Platt, once again, gives this episode its brightest moment, when he and Cathy attend one of Joy’s seminars and she pulls him onstage to talk about how having slow-danced with death has affected him. Platt makes a meal of it: Speaking extemporaneously, Paul struggles to find any words, then gets in touch with his inner life cheerleader and steadily builds a stirring monologue about how he saw the light at the end of the tunnel before returning from the ecstatic relief of being “enveloped” in “every wonderful thing you can think of” and “came back to my bills and my problems and my bullshit,” before realizing that he has no right “getting stressed out about anything, when I know that light is waiting for me.” By the end, he looks ready to start his own religion. That might be a good idea for a show, though it might mean dropping the focus from Cathy. Even she might think that’s not a bad idea.
Stray observations:
- Because I’m not sure how seriously we’re supposed to take the Cathy-wants-to-adopt story line, I’m not sure how hard I was supposed to laugh at her pitch to the guy at the adoption agency: “I do, technically, have melanoma.” Trying to meet the agency halfway, she then suggests that she and Paul be given one of their “less desirable kids”—an older, emotionally troubled child, or one with special needs, say. I know what she’s getting out, and still I feel fairly confident that, if I were in the agency worker’s place, I’d burn the building to the ground with myself in it before I’d recommend putting a child in the care of anyone who uses the phrase “less desirable kids.”

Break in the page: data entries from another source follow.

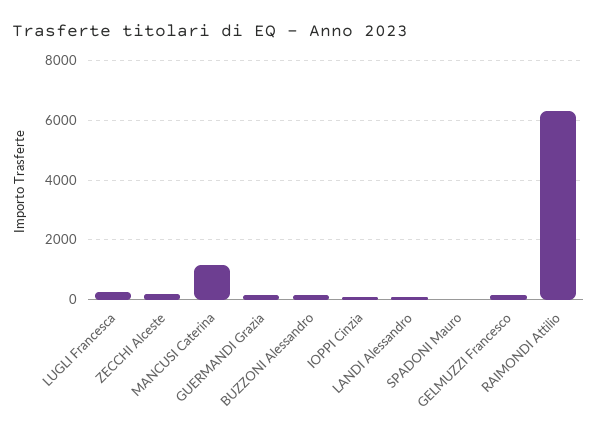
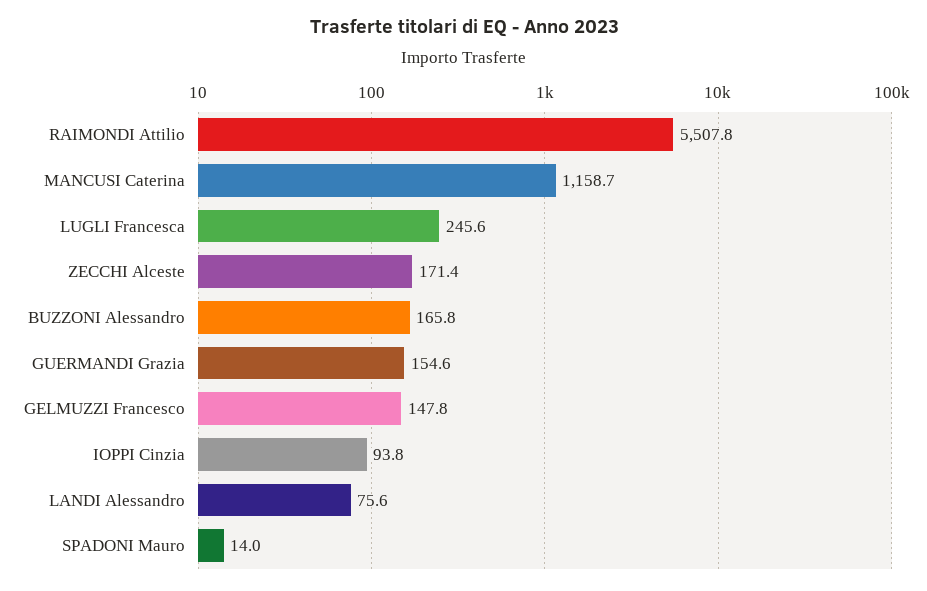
  {
    "LUGLI Francesca": 245.6,
    "ZECCHI Alceste": 171.4,
    "MANCUSI Caterina": 1158.7,
    "GUERMANDI Grazia": 154.6,
    "BUZZONI Alessandro": 165.8,
    "IOPPI Cinzia": 93.8,
    "LANDI Alessandro": 75.6,
    "SPADONI Mauro": 14,
    "GELMUZZI Francesco": 147.8,
-   "RAIMONDI Attilio": 6250
+   "RAIMONDI Attilio": 5507.8
  }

- Sean’s opening salvo upon meeting Willie face-to-face: “I pictured you less dapper.” In the overall scheme of Victor Garber’s career, I’m thinking this episode will end up being filed somewhere between Godspell and his stint on Guiding Light, but credit where credit is due: That’s a great line to use to welcome Victor Garber to your universe.
- Adam finally gets to first base with his Christian hottie, who denies him intercourse because she prizes her virginity. Then she says, by way of clarification, “I just mean we can’t use the front door, but you can go in the other way,” and sticks her ass in his face. Point number one: Only on Showtime are there religious virgins who talk and act this way. Point number two: Adam looks a little taken aback by her directness, which is pretty rich coming from a kid who ordered home-delivery of a hooker on his birthday.
- Not much to report about Andrea this week, except that she’s still asking everyone to call her by the new name she’s chosen to better reflect her African heritage. I would respect her wishes and refer to her by that name myself, except that the Showtime promotional department is still calling her “Andrea.” It’s as if they’re daring me to take my best stab at guessing how her new name is spelled, but I will never take them up on it, because I know it wouldn’t be good for anybody.